In 1836 his comedy Sparekassen (The Savings Bank) enjoyed a great success. But it was not until 1837 that he gave the full measure of his genius in the romantic national drama of Svend Dyrings Huus (Svend Dyring's House), a beautiful and original piece. His historical tragedy Valdemar Atterdag (Valdemar IV) was not so well received in 1839; but in 1845 he achieved an immense success with his lyrical drama Kong Renés Datter (King René's Daughter), which has been translated into almost every European language, and was adapted by Tchaikovsky into his opera Iolanta. This was a highly romanticized account of the life of Yolande, Duchess of Lorraine. To this succeeded the tragedy of Ninon in 1848, the romantic comedy of Tonietta in 1849, Et Offer (A Sacrifice) in 1853, and Den yngste (The Youngest) in 1854.

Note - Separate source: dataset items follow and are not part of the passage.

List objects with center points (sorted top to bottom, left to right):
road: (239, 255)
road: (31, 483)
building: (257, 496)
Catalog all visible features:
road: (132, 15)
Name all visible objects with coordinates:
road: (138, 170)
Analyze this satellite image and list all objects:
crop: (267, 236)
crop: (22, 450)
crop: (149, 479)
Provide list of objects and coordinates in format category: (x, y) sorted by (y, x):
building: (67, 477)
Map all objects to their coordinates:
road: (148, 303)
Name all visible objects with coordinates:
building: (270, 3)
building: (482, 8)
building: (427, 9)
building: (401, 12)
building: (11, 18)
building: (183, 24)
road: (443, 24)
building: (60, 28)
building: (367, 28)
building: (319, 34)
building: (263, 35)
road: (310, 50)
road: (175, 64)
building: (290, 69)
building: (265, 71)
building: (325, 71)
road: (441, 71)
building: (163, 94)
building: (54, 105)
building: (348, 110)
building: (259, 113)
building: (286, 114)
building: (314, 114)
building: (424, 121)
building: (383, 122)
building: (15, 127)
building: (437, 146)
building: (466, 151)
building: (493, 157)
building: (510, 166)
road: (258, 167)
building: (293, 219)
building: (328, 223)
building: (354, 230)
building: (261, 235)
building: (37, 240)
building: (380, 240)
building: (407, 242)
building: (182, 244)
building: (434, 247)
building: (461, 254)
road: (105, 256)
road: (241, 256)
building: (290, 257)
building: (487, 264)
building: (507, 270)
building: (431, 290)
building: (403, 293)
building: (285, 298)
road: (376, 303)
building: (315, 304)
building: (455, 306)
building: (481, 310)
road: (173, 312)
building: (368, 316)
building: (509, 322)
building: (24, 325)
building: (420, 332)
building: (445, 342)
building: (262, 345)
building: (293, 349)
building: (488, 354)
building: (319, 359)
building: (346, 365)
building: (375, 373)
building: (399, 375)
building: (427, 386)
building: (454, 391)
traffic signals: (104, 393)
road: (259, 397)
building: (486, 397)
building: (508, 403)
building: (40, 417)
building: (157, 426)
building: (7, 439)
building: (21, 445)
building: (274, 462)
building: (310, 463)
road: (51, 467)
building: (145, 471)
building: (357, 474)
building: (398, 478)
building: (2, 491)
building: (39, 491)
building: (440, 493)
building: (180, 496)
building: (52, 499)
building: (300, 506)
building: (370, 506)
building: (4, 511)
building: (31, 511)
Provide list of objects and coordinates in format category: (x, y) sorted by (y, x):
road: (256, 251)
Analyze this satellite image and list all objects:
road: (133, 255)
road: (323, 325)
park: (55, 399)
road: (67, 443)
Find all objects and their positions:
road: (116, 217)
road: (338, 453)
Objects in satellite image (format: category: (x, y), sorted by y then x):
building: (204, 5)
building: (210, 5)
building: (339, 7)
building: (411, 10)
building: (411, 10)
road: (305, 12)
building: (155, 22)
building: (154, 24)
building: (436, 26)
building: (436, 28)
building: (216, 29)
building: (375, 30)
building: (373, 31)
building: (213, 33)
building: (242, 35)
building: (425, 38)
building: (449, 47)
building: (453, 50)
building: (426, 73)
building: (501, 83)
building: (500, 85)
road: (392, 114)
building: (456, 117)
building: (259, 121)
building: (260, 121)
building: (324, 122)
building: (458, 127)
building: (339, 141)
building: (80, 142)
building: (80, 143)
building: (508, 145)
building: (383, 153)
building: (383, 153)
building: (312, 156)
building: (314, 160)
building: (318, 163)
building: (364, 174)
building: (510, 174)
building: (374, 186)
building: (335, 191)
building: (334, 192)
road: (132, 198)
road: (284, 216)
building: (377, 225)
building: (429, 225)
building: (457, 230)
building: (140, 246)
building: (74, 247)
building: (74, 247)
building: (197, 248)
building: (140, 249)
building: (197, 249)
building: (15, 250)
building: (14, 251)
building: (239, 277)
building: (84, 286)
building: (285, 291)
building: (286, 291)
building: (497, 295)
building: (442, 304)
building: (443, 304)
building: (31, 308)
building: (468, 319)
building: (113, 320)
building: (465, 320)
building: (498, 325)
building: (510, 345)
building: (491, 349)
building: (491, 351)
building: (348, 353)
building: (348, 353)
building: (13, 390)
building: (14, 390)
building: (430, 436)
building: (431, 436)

His lyrical poems appeared in successive collections, dated 1832, 1840 and 1844. From 1858 to 1859 he edited a literary journal entitled Ugentlige Blader (Weekly Pages). His last drama, Tre Dage i Padua (Three Days in Padua), was produced in 1869, and he died on 25 February of the next year.

Hertz is one of the first of Danish lyrical poets. His poems are full of colour and passion, his versification has more witch-craft in it than any other poet's of his age, and his style is grace itself. He has all the sensuous fire of Keats without his proclivity to the antique.

As a romantic dramatist he is scarcely less original. He has bequeathed to the Danish theatre, in Svend Dyrings Huus and King René's Datter, two pieces which have become classic. He is a troubadour by instinct; he has little or nothing of Scandinavian local colouring, and succeeds best when he is describing the scenery or the emotions of the glowing south.

His Dramatic Works (18 vols) were published at Copenhagen in 1854–1873; and his Poems (4 vols) in 1851–1862.